REPUBLIKA.CO.ID, JAKARTA — UNESCO bekerja sama dengan Kedutaan Besar Inggris Jakarta memperingati perayaan Hari Kebebasan Pers Sedunia (WPFD). Tema WPFD tahun ini, “Pers untuk Planet: Jurnalisme dalam Menghadapi Krisis Lingkungan” menggarisbawahi peran penting jurnalisme dalam mengatasi tantangan lingkungan global.
Indonesia, sebagai negara kepulauan yang terletak di Lingkaran Api dengan ekosistem yang sangat beragam, sangat rentan terhadap dampak perubahan iklim. Kerentanan ini menekankan pentingnya media independen yang dapat menyediakan informasi penting selama krisis dan mendukung adaptasi perubahan iklim yang efektif.
Jurnalis memiliki peran penting dalam meningkatkan kesadaran masyarakat, mendorong pengambilan keputusan berdasarkan data dan informasi, dan menjaga akuntabilitas pihak-pihak yang berkuasa. “Jurnalisme memainkan peran penting dalam aksi iklim dengan membina masyarakat yang berpengetahuan luas. Untuk memastikan demokrasi yang berfungsi dengan baik, penting untuk memiliki lanskap media yang bebas, independen, profesional, dan beragam. Media tidak hanya membantu dalam mengawasi pertanggungjawaban para pengambil keputusan, tetapi juga dalam memahami dunia kita dan peran individu di dalamnya,” kata Direktur Kantor Regional UNESCO di Jakarta Maki Katsuno-Hayashikawa, dalam kegiatan yang digelar di Jakarta, Rabu (10/7/2024).

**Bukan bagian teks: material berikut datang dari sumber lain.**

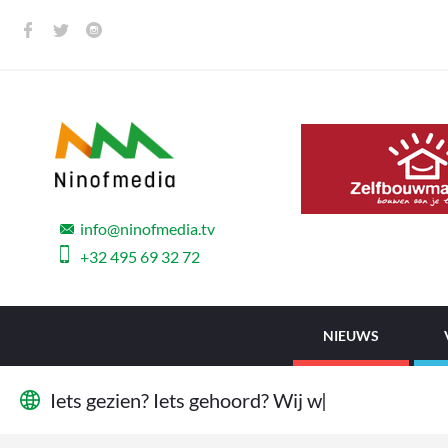
info@ninofmedia.tv
+32 495 69 32 72
NIEUWS
I
e
t
s
g
e
z
i
e
n
?
I
e
t
s
g
e
h
o
o
r
d
?
W
i
j
w
i
l
l
e
n
h
e
t
|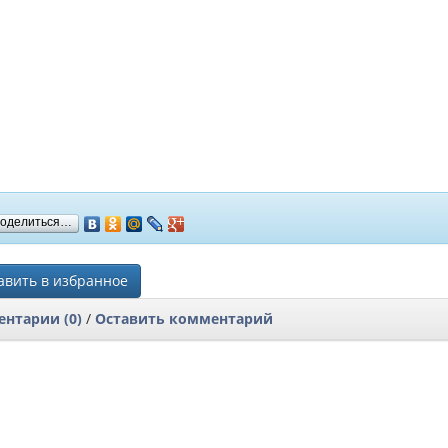
оделиться…
вить в избранное
нтарии (0)
/
Оставить комментарий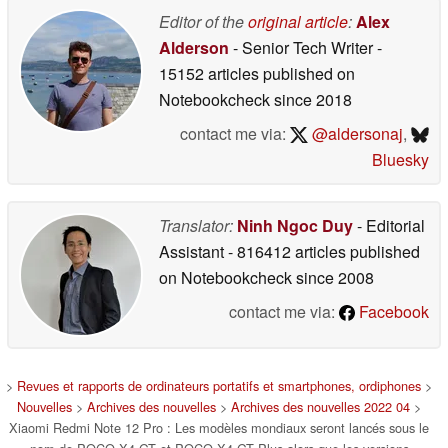
Editor of the
original article
:
Alex
Alderson
- Senior Tech Writer
-
15152 articles published on
Notebookcheck
since 2018
contact me via:
@aldersonaj
,
Bluesky
Translator:
Ninh Ngoc Duy
- Editorial
Assistant
- 816412 articles published
on Notebookcheck
since 2008
contact me via:
Facebook
>
Revues et rapports de ordinateurs portatifs et smartphones, ordiphones
>
Nouvelles
>
Archives des nouvelles
>
Archives des nouvelles 2022 04
>
Xiaomi Redmi Note 12 Pro : Les modèles mondiaux seront lancés sous le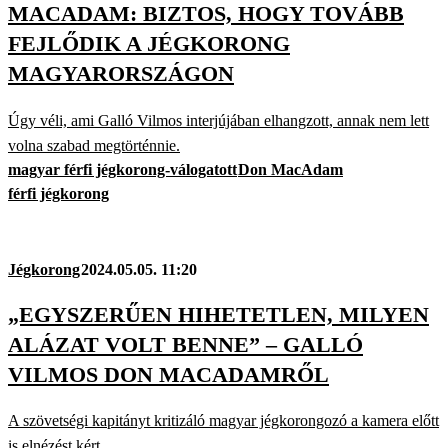
MACADAM: BIZTOS, HOGY TOVÁBB
FEJLŐDIK A JÉGKORONG
MAGYARORSZÁGON
Úgy véli, ami Galló Vilmos interjújában elhangzott, annak nem lett
volna szabad megtörténnie.
magyar férfi jégkorong-válogatott
Don MacAdam
férfi jégkorong
Jégkorong
2024.05.05. 11:20
„EGYSZERŰEN HIHETETLEN, MILYEN
ALÁZAT VOLT BENNE” – GALLÓ
VILMOS DON MACADAMRŐL
A szövetségi kapitányt kritizáló magyar jégkorongozó a kamera előtt
is elnézést kért.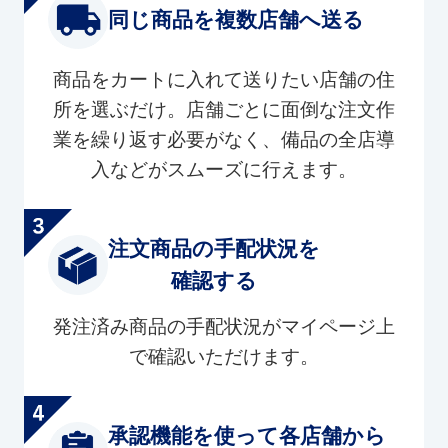
同じ商品を複数店舗へ送る
商品をカートに入れて送りたい店舗の住
所を選ぶだけ。店舗ごとに面倒な注文作
業を繰り返す必要がなく、備品の全店導
入などがスムーズに行えます。
注文商品の手配状況を
確認する
発注済み商品の手配状況がマイページ上
で確認いただけます。
承認機能を使って各店舗から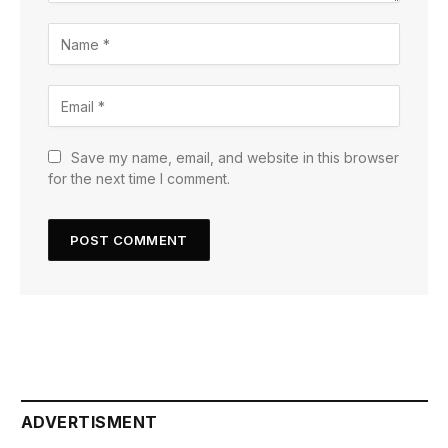
Save my name, email, and website in this browser
for the next time I comment.
ADVERTISMENT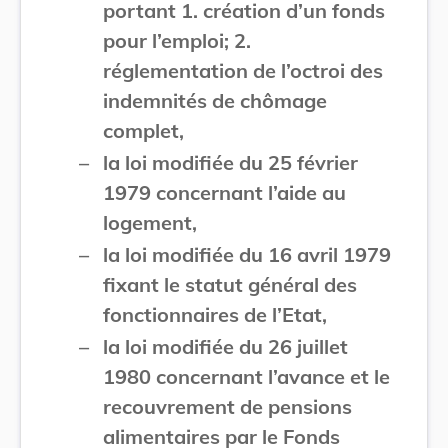
portant 1. création d’un fonds
pour l’emploi; 2.
réglementation de l’octroi des
indemnités de chômage
complet,
–
la loi modifiée du 25 février
1979 concernant l’aide au
logement,
–
la loi modifiée du 16 avril 1979
fixant le statut général des
fonctionnaires de l’Etat,
–
la loi modifiée du 26 juillet
1980 concernant l’avance et le
recouvrement de pensions
alimentaires par le Fonds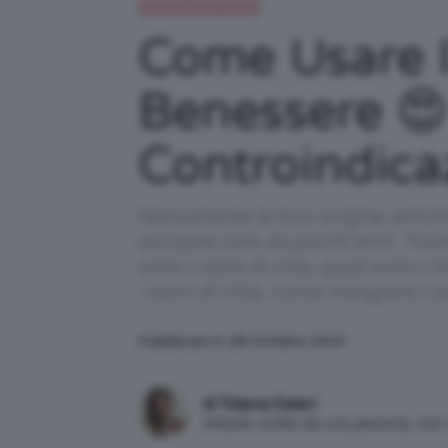
Alimentazione e dieta
Come Usare I
Benessere 😍
Controindica
Nonostante la loro origine antichi
europee solo da pochi anni. Tizia
sono i semi di chia, quali sono i 
i semi di chia, come mangiare i se
Pubblicato il: 28 Ottobre 2024
di Tiziana Salari
Articolo scritto da una persona, no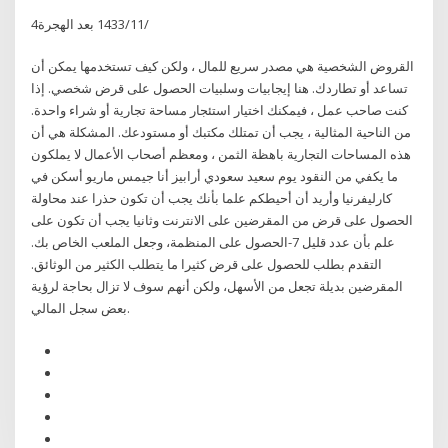
4‏‏/11‏‏/1433 بعد الهجرة
القروض الشخصية هي مصدر سريع للمال ، ولكن كيف تستخدمها يمكن أن
تساعد أو تطاردك. هنا إيجابيات وسلبيات الحصول على قرض شخصي. إذا
كنت صاحب عمل ، فيمكنك اختيار استئجار مساحة تجارية أو شراء واحدة.
من الناحية المثالية ، يجب أن تمتلك مكتبك أو مستودعك. المشكلة هي أن
هذه المساحات التجارية باهظة الثمن ، ومعظم أصحاب الأعمال لا يملكون
ما يكفي من النقود يوم سعيد سعودي أرابيز أنا جيمس ماريو أسكن في
كارليفرنيا وأريد أن أحيطكم علما بأنك يجب أن تكون حذرا عند محاولة
الحصول على قرض من المقرضين على الانترنت وثانيا يجب أن تكون على
علم بأن عدد قليل 7-الحصول على المنظمة، وجعل الملعب الخاص بك.
التقدم بطلب للحصول على قرض كثيرا ما يتطلب الكثير من الوثائق.
المقرضين بديلة تجعل من الأسهل، ولكن أنهم سوف لا تزال بحاجة لرؤية
بعض سجل المالي.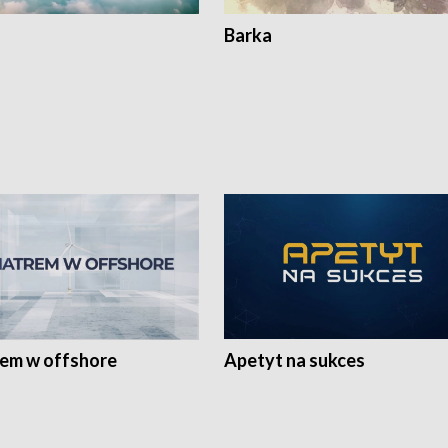
Barka
rem w offshore
Apetyt na sukces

Wakil Duta Besar Inggris untuk Indonesia, Matthew Downing, mengatakan pada Hari Kebebasan Pers Sedunia tahun ini, penting untuk menyoroti media yang bebas dan independen sebagai komponen penting dari aksi masyarakat. "Kami percaya bahwa masyarakat harus bisa mendiskusikan dan memperdebatkan isu-isu secara bebas, khususnya dalam menyikapi peran penting jurnalisme dalam aksi perubahan iklim, termasuk meningkatkan kesadaran masyarakat dan mencermati solusi-solusi potensial," kata Downing.
Ia mengatakan Inggris berkomitmen untuk menyoroti pelanggaran kebebasan media di seluruh dunia pada semua tingkatan. Downing menegaskan Inggris mendorong pihak-pihak yang menyalahgunakan atau membatasi kebebasan media harus dimintai pertanggung jawaban.
"Keadilan iklim dan demokrasi tidak mungkin tercapai tanpa jaminan kebebasan pers dan keberadaan media yang independen, profesional, dan beragam," katanya.
"Seiring kita merayakan ulang tahun ke-75 hubungan diplomatik Inggris dan Indonesia tahun ini, kami berharap dapat melanjutkan kerja sama dalam isu-isu seperti kebebasan media seraya kita memperjuangkan demokrasi dan hak asasi manusia di seluruh dunia,” ujarnya.
Pendiri Indonesian Journalist for Climate (IJ4C) Dewi Safitri mengatakan saat ini tidak ada krisis yang lebih besar yang dihadapi umat manusia daripada perubahan iklim. Ia mengatakan saat ini setiap cerita adalah cerita iklim, tidak ada lagi pelaporan iklim yang terpisah karena semua berita berkaitan dengan iklim.
"Oleh karena itu, penting bagi kita untuk terus mendorong isu ini ke depan di Indonesia," katanya.
Mendukung pelaporan iklim yang bebas, independen,dan profesional merupakan prioritas bersama bagi UNESCO dan Inggris. Kedua entitas ini juga bekerja sama dalam kerangka Dana Pertahanan Media Global atau Global Media Defense Fund.
Inggris salah satu donor pertama dana tersebut yang dikelola oleh UNESCO. Sejak didirikan pada 2019, dana ini telah memberikan dukungan kepada lebih dari 8.000 pengacara, jurnalis, dan LSM. Kolaborasi ini merupakan bagian dari tradisi lama UNESCO, sebagai badan khusus Perserikatan Bangsa-Bangsa yang bertugas mempromosikan kebebasan berekspresi dan akses terhadap informasi, UNESCO memiliki rekam jejak selama lebih dari dua dekade dalam mendukung jurnalisme kepentingan publik.
Hari Kebebasan Pers Sedunia diproklamirkan Majelis Umum PBB pada tahun 1993 menyusul rekomendasi yang diadopsi pada sesi ke-26 Konferensi Umum UNESCO. Tanggal ini merayakan prinsip-prinsip dasar kebebasan pers dan memberikan penghormatan kepada jurnalis yang kehilangan nyawa dalam menjalankan profesinya.